Après ces élucubrations, le troisième acte renoue avec un cadre plausible : la fête du retour se passe dans une auberge plutôt qu'autour du vaisseau du hollandais. Son équipage à la triste figure est assis autour d'une table, alors que les norvégiens sont au comptoir, éclusant leurs chopes et lutinant leurs donzelles. Le tableau est crédible, jusqu'à l'entrée de Senta qui passe à deux mètres du Hollandais sans le voir, suivie par Erik qui a enfin eu le temps de s'habiller. Le Hollandais n'a même pas besoin de se cacher pour tout écouter : il est assis avec ses hommes, dos au public. Lorsqu'il en a assez entendu, il se lève et Senta le reconnaît. Tout cela ne serait rien si Senta, au lieu de se jeter dans la mer pour le suivre, comme il est écrit, ne jouait les artificières en mettant le feu à un tonnelet de poudre. Voilà qui change complètement la signification de l'épilogue : Senta, qui est censée se sacrifier pour obtenir le salut du Hollandais en le rejoignant dans les flots, devient ici une terroriste qui se fait exploser, avec toute l'assemblée, son homme compris. Ne parlons même pas de la probabilité de trouver un tonneau de poudre, négligemment posé dans le coin d’un estaminet. Notons encore qu'après l'assourdissante explosion, ce n'est pas l'orchestre qui joue les derniers accords, mais un enregistrement.

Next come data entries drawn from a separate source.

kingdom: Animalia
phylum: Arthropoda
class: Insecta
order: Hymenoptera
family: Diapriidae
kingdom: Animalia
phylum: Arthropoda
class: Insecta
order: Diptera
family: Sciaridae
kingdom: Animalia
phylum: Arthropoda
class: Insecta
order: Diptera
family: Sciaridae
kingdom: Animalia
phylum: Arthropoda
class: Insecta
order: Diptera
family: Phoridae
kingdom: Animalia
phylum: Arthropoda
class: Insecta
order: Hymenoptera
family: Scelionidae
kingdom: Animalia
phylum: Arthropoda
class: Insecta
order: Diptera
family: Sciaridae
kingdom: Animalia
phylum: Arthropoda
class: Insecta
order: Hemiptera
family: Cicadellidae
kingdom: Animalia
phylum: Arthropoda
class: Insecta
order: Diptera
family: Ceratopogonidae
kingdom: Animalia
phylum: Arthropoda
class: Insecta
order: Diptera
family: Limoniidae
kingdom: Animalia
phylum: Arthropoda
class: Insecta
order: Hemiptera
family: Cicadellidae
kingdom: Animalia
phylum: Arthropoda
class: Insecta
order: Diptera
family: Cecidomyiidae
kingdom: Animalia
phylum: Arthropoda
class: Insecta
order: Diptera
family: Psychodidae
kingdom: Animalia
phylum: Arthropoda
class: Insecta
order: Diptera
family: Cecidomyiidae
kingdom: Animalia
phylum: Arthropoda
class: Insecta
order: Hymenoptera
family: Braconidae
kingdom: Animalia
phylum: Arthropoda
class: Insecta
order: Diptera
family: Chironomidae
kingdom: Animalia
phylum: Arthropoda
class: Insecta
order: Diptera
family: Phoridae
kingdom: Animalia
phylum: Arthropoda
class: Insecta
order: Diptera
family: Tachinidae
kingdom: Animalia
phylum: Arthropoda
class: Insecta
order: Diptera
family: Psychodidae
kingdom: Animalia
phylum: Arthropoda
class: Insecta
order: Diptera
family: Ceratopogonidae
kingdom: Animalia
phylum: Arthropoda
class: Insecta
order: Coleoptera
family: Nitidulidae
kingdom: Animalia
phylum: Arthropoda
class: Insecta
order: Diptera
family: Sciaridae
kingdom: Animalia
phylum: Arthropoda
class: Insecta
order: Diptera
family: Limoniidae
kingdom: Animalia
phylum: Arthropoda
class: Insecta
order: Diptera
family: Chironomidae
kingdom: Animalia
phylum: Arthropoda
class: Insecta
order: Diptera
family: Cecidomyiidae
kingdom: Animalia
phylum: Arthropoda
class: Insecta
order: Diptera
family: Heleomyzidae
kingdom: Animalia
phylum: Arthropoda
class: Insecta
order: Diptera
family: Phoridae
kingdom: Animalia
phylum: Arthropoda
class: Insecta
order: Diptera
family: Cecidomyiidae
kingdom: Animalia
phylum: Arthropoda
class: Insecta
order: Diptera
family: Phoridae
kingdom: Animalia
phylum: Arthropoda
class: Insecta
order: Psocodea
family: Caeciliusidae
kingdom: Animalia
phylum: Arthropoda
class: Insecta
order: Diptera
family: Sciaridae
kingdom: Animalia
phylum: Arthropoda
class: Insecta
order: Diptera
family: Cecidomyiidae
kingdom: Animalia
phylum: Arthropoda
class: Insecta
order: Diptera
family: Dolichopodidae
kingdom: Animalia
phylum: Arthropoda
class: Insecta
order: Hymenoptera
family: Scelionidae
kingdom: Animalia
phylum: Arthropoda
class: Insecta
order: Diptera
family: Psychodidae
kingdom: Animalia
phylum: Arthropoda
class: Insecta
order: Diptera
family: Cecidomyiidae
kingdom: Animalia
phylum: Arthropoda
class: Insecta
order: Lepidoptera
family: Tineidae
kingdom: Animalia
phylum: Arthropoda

Ce naufrage scénique est heureusement compensé par une prestation musicale de bon niveau.Anja Kampe (qui a déjà tenu le rôle à La Monnaie) est une très bonne Senta, au chant puissant et bien projeté, au timbre lumineux et à l'intonation sans faille, compensant largement un vibrato un peu trop marqué. Le cas du Hollandais est plus problématique :Juha Uusitalo, au physique imposant (lui permettant même de soulever sans effort Matti Salminen), a une forte présence scénique qui ne débouche cependant pas sur une incarnation vocalement marquante. La voix est belle mais manque un peu de puissance, avec un grave assez inconsistant ; le chant est soigné, mais a peu d'impact et gagnerait à être plus articulé. Malgré le peu de contenance que lui donne son accoutrement, Kurt Streit est un Erik viril et sonore. Néanmoins, le Daland de Matti Salminen lui ravit la palme. Après de longues années de carrière, la basse finlandaise conserve un timbre remarquablement préservé, des graves imposants, et manifeste une volonté constante de chanter son rôle plutôt que de l'aboyer.
AvecWagner, le Bayerisches Staatsorchester est dans un répertoire qui lui convient à merveille. Il fait preuve d'unité et de puissance, de même que les chœurs, incisifs et éloquents. Ils sont malheureusement placés sous la direction d'un Ádám Fischer qui cherche à donner du souffle à ses troupes mais se montre surtout brutal et avare de nuances.